Вангенхайм оказался в неуклюжей позиции. Если он удалится вместе с султаном в глубь Малой Азии, а турки подпишут мир с союзниками, то он будет отрезан от Германии и Запада. Он попробовал уговорить Талаата перевести правительство в Адрианополь, где у него была бы возможность сбежать через болгарскую границу, но Талаат отказался от предложения под предлогом, что более чем вероятно, что, как только Константинополь падет, Болгария нападет на Турцию.
Потом к Моргентау приехал Бедри, начальник полиции, чтобы обсудить вопросы эвакуации американского посольства. Моргентау заявил ему, что не собирается переезжать, а вместо этого предложил на карте города отметить районы, вероятность обстрела которых наивысшая. Они согласились, что два завода боеприпасов, пороховая мельница, здания военного министерства и морского министерства, железнодорожные станции и ряд других общественных зданий являются вполне законными объектами для бомбардировки. Они были выделены, и Моргентау телеграфировал в Госдепартамент в Вашингтоне просьбу к британцам и французам пощадить чисто жилые районы города.

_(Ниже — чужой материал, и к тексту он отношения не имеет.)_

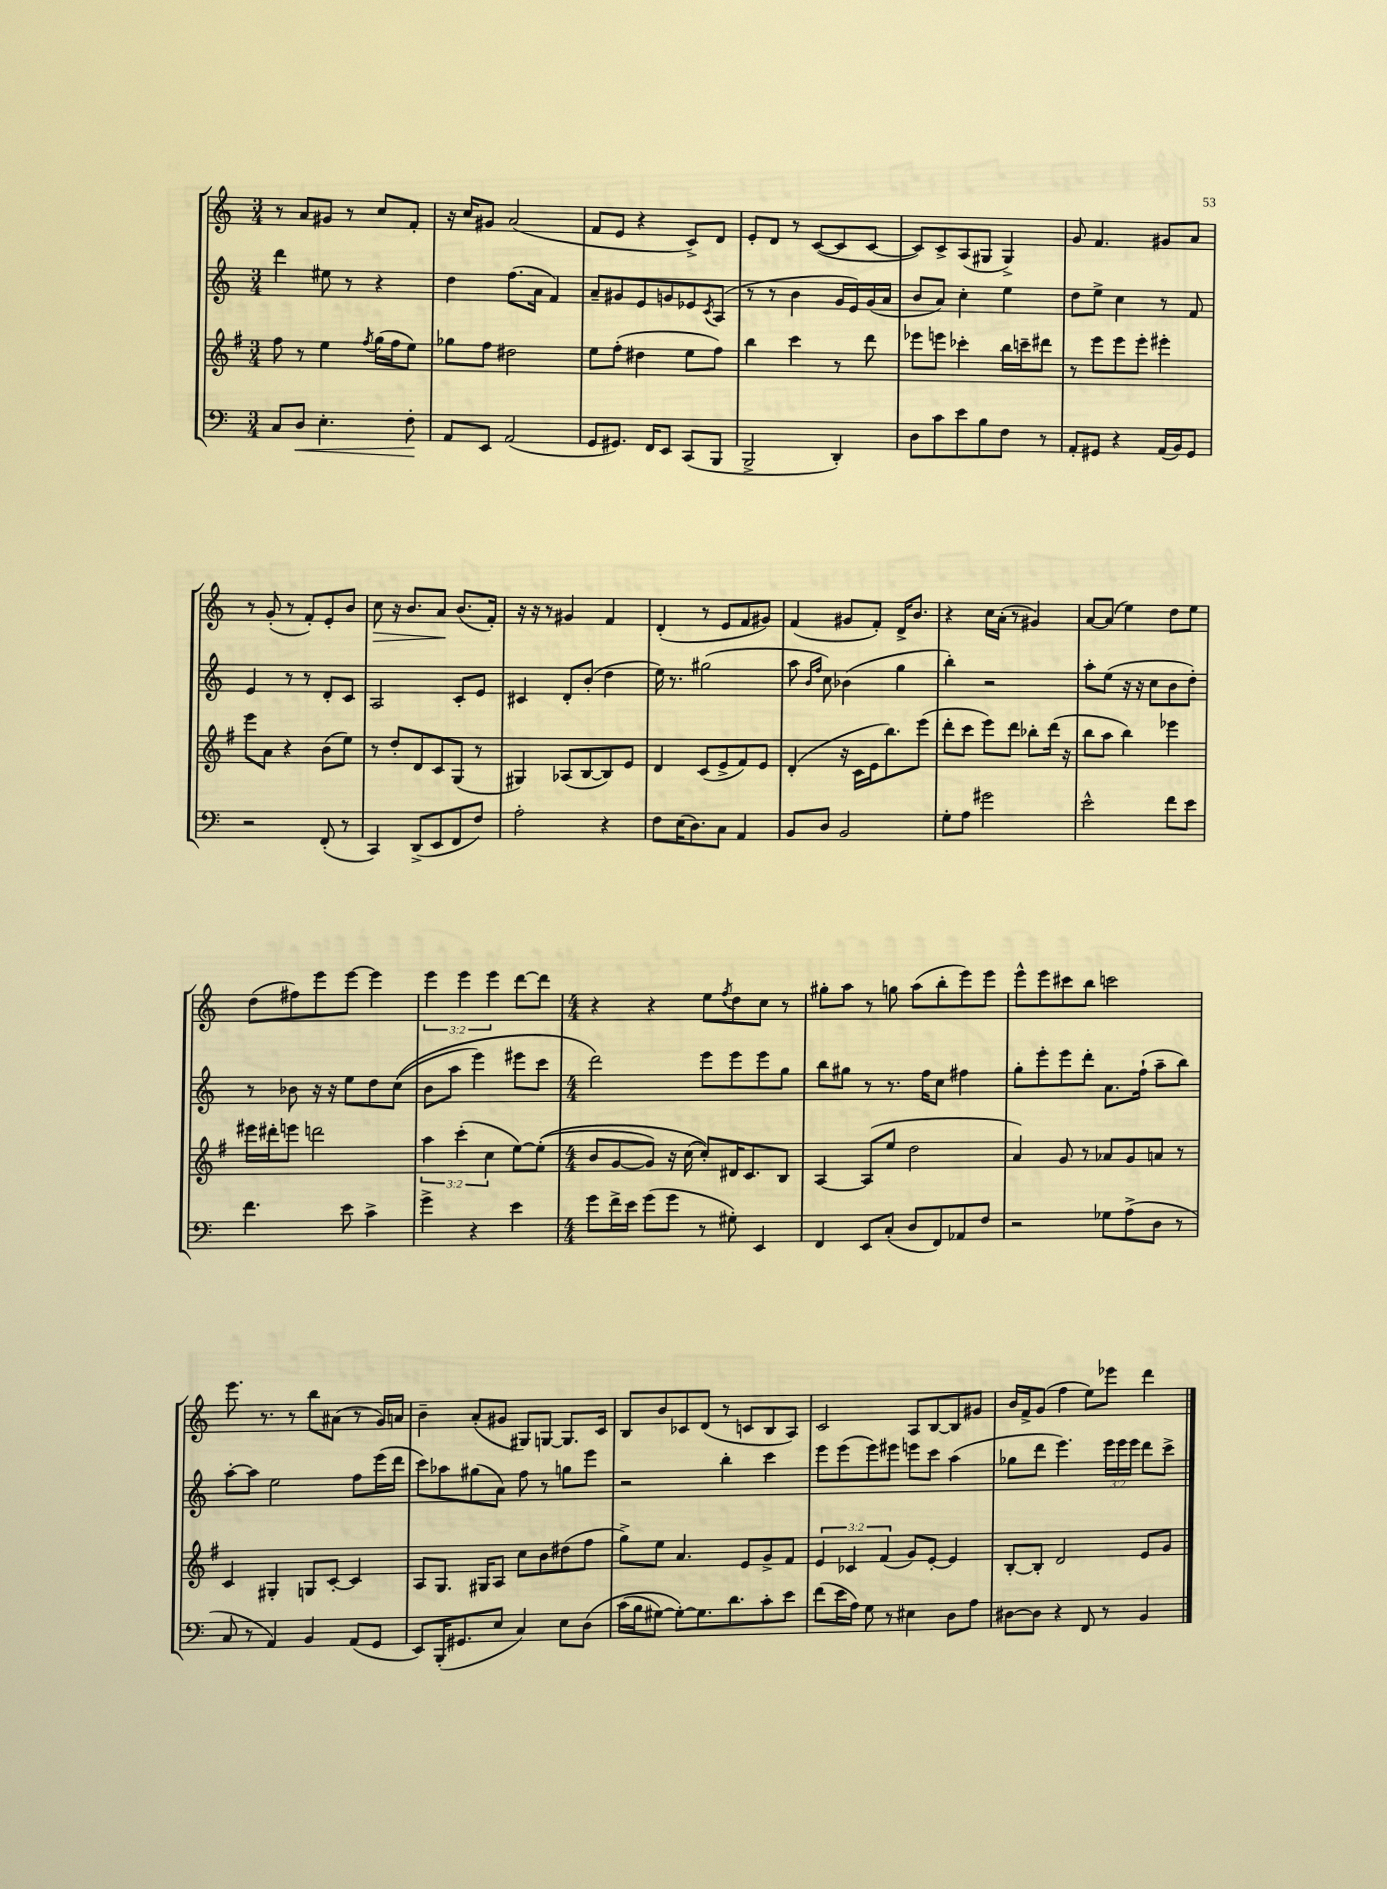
<<
\new StaffGroup <<
\new Staff = "s0" {
    \clef treble \key c \major \numericTimeSignature \time 3/4 \override Staff.TupletNumber.text = #tuplet-number::calc-fraction-text
    r8 a'8 gis'8 r8 c''8 f'8-. |
    r16 c''16 gis'8 a'2( |
    f'8 e'8 r4 c'8->) d'8 |
    e'8-. d'8 r8 c'8~( c'8 c'8~ |
    c'8) c'8-> a8( gis8 gis4->) |
    g'8 f'4. gis'8 a'8 |
    r8 g'8-.( r8 f'8-.) e'8-. b'8 |
    c''8\> r16 b'8. a'8\! b'8.( f'16-.) |
    r16 r16 r8 gis'4 f'4 |
    d'4-.( r8 e'8 f'8 gis'8) |
    f'4( gis'8 f'8-.) d'16-> b'8. |
    r4 c''16 a'16-.( r8 gis'4) |
    a'8~ a'8( e''4) d''8 e''8 |
    d''8( fis''8) e'''8 e'''8~ e'''4 |
    \tuplet 3/2 { e'''4 e'''4 e'''4 } d'''8~ d'''8 |
    \numericTimeSignature \time 4/4 r4 r4 e''8 \acciaccatura { f''8 } d''8 c''8 r8 |
    gis''8-. a''8 r8 g''8 a''8( b''8-. e'''8) e'''8 |
    e'''8-^ e'''8 cis'''8 b''8 c'''2 |
    e'''8. r8. r8 b''8 ais'8( r8 g'16) a'16 |
    b'4-- a'8-.( gis'8 gis8) g8~ g8. c'16 |
    b8 b'8 ces'8 d'8( r8 c'8 b8 a8) |
    c'2 a8 b8~ b8 gis'8 |
    b'16 f'16-> g'8( f''4 e''8) ees'''8 d'''4 \bar "|." |
}
\new Staff = "s1" {
    \clef treble \key c \major \numericTimeSignature \time 3/4 \override Staff.TupletNumber.text = #tuplet-number::calc-fraction-text
    d'''4 eis''8 r8 r4 |
    d''4 f''8.( a'16 f'4) |
    a'8-- gis'8 e'8 g'8 ees'8 \acciaccatura { c'8 } a8( |
    r8 r8 b'4 g'16 e'16) g'16( a'16 |
    b'8 a'8) c''4-. e''4 |
    d''8 e''8-> c''4 r8 f'8 |
    e'4 r8 r8 d'8-. c'8 |
    a2 c'8-. e'8 |
    cis'4 d'8-. b'8-.( d''4 |
    e''16) r8. gis''2( |
    a''8 \grace { b'16 f''16 } c''8) bes'4( g''4 |
    b''4-.) r2 |
    a''8-. e''8( r16 r16 c''8 b'8 d''8-.) |
    r8 bes'8 r16 r16 e''8 d''8 c''8(\( |
    b'8 a''8 e'''4) eis'''8 c'''8 |
    \numericTimeSignature \time 4/4 d'''2\) e'''8 e'''8 e'''8 g''8 |
    b''8 gis''8 r8 r8. f''16 c''8 fis''4 |
    g''8-. e'''8-. e'''8 d'''8-. a'8. f''16-!( a''8-- b''8) |
    a''8~-. a''8 e''2 f''8 e'''16( d'''16 |
    c'''8) aes''8 gis''8( a'8) f''8 r8 g''8 e'''8 |
    r2 b''4-. c'''4 |
    e'''8 e'''8( e'''8) eis'''8 e'''8 c'''8 a''4( |
    ges''8 d'''8 e'''4.) \tuplet 3/2 { e'''16 e'''16 e'''16 } d'''8 c'''8-> \bar "|." |
}
\new Staff = "s2" {
    \clef treble \key g \major \numericTimeSignature \time 3/4 \override Staff.TupletNumber.text = #tuplet-number::calc-fraction-text
    fis''8 r8 e''4 \acciaccatura { fis''8 } g''16( fis''16 e''8) |
    ges''8 fis''8 dis''2 |
    e''8 fis''8-.( dis''4 e''8 fis''8) |
    b''4 c'''4 r8 d'''8 |
    ees'''8 e'''8 ces'''4-. b''16 c'''16-- dis'''8 |
    r8 e'''8 e'''8 e'''8-. eis'''4-. |
    e'''8 a'8 r4 b'8( e''8) |
    r8 d''8-. d'8 c'8 g8( r8 |
    gis4) aes8( b8~ b8) e'8 |
    d'4 c'8( e'8-> fis'8) e'8 |
    d'4-.( r16 c'16 e'16 b''8.) e'''8( |
    d'''8-. c'''8 e'''8) d'''8 bes''8-. d'''16( r16 |
    b''8 a''8 b''4) ees'''4 |
    eis'''16 dis'''16-. e'''8 d'''2 |
    \tuplet 3/2 { a''4 c'''4-.( c''4 } e''8~) e''8-.(\( |
    \numericTimeSignature \time 4/4 b'8 g'8~ g'8) r16 c''16( c''8-.)\) dis'16 c'8. b8 |
    a4~ a8( e''8 d''2 |
    a'4) g'8 r8 aes'8 g'8 a'8 r8 |
    c'4 gis4-. g8 c'8~-. c'4 |
    a8 g8. gis16 a8 c''8 b'8 dis''8( fis''8 |
    g''8->) e''8 a'4. e'8 g'8-> fis'8 |
    \tuplet 3/2 { e'4 ces'4 fis'4( } g'8) e'8~-. e'4 |
    b8~-. b8-. d'2 e'8 g'8 \bar "|." |
}
\new Staff = "s3" {
    \clef bass \key c \major \numericTimeSignature \time 3/4
    c8 d8\< e4.-. f8-.\! |
    a,8 e,8 a,2( |
    g,8 gis,8.) f,16 e,8 c,8( b,,8 |
    b,,2-> d,4-.) |
    d8 c'8 e'8 b8 f8 r8 |
    a,8-. gis,8 r4 a,16( b,16) gis,8 |
    r2 f,8-.( r8 |
    c,4) d,8->( e,8 f,8 f8) |
    a2-. r4 |
    f8 e16( d8.) c8 a,4 |
    b,8 d8 b,2 |
    g8-. a8 gis'2 |
    e'2-^ f'8 e'8 |
    f'4. e'8 c'4-> |
    g'4-> r4 e'4 |
    \numericTimeSignature \time 4/4 g'8 f'16-> e'16 g'8( g'8 r8 gis8-.) e,4 |
    f,4 e,8 c8-.( d8 f,8) aes,8 f8 |
    r2 ges8 a8->( d8 r8 |
    c8 r8 a,4) b,4 a,8( g,8 |
    e,8) b,,16-.( gis,8. e8 c4) e8 d8\( |
    c'16( b16 gis8~) gis8~-.\) gis8. d'8. c'8-. e'8 |
    f'8( e'16 a16) g8 r8 eis4 d8 a8 |
    dis8~ dis8 r4 f,8 r8 b,4 \bar "|." |
}
>>
>>
\layout { \context { \Score \remove "Bar_number_engraver" } }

Однако эти меры предосторожности оказались не более чем соломинкой на ветру, потому что более жестокие младотурки уже приняли свои меры для уничтожения города, лишь бы он не достался союзникам. Если им суждено уйти, пусть тогда все рухнет! Их вовсе не волновали христианские реликвии Византии, для них патриотизм был выше, чем жизни сотен тысяч людей, ютившихся в ветхих деревянных домишках на Галате, в Стамбуле и вдоль Золотого Рога. Если не припомнить сожжение Москвы русскими после Бородина и последние дни Гитлера в Берлине, было бы трудно поверить в приготовления, которые сейчас шли полным ходом. На полицейских участках хранились бензин и другие горючие материалы. Святая София и другие общественные здания были подготовлены для подрыва.
Моргентау обратился с просьбой пощадить хотя бы Святую Софию, но Талаат ему ответил: «В Комитете единения и прогресса не наберется шести человек, которых бы волновала такая старина. Все мы любим новые вещи».
Надо сказать, что к марту младотуркам было чего опасаться, и это было похуже, чем приближение союзного флота. На улицах начали появляться плакаты, осуждающие их правительство. С каждым прошедшим днем становилось все более очевидно, что огромная часть населения – и не только греки и армяне – оценивает приход союзных кораблей не как поражение, а как освобождение. Бедри в какой-то мере мог заглушить эти волнения, депортировав ряд лиц, которые, по его мнению, представляли опасность, но было совершенно ясно, что волнения вспыхнут, едва появятся британские и французские корабли.